= Pinoy pride =

Filipino nationalist philosophy

Pinoy pride or Filipino pride is an exceptionalist outlook on being Filipino and is an expression of Filipino nationalism.

Pinoy pride is an assertion that the people and culture should promote the interests of the Philippines by developing, and maintaining a national identity based on largely shared characteristics such as language, race, religion or political goals.
==Definition and manifestations==

Pride in being Filipino April 1996
|  | Youth | Adults* |
| Very proud | 69% | 53% |
| Quite proud | 24% | 36% |
| Not very proud | 4% | 9% |
| Not at all proud | 3% | 2% |
(*) Above 18 years old, survey results for Adults released in April 1993. Sample: 1,200
Source: Social Weather Stations (SWS)

Different manifestations or observations concerning the Filipino people have been attributed to Pinoy pride.

One of the more common manifestations of Pinoy pride is when Filipinos consider the success or victory of Philippine citizens or foreigners of Philippine descent—such as boxer Manny Pacquiao, chess prodigy Wesley So, singer, actress, and columnist Lea Salonga, singer Jake Zyrus, and American Idol season 11 runner-up Jessica Sanchez—as a national achievement.
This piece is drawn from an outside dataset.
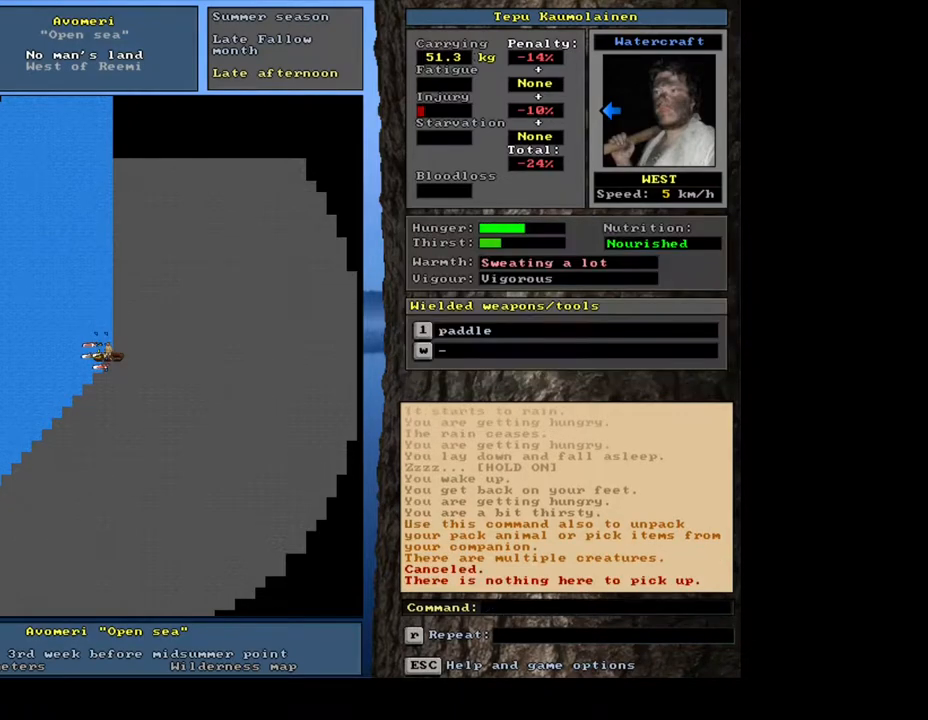
{"keys": [], "mouse": [], "events": [[100, "g", "down"], [183, "shift_l", "up"], [200, "g", "up"], [333, "1", "down"], [467, "1", "up"]]}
The way Filipinos cope in the midst of natural disasters and problems, with some still maintaining a resolute attitude amidst such trials, has been attributed to the resiliency of the Filipino people as a whole.

==Reception==

The University of the Philippines Third World Studies Center has linked Pinoy pride's manifestation of Filipino resiliency to German sociologist Ulrich Beck's concept of narrated attention, "where the parlance of resiliency ultimately detracts from, rather than allow for, a critical stance towards the zeitgeist of our time".

Dr. Norman G. Owen criticized the proliferation of hoaxes and exaggeration of historical facts in an effort to build on Pinoy pride, such as the claim that a Filipino man named Agapito Flores was the inventor of the fluorescent lamp. Owen said that such exaggerations give an impression that by resorting to such acts, Filipinos, as a people do not have much to be proud of, which he believes, is not the original intention of such people engaged in such acts.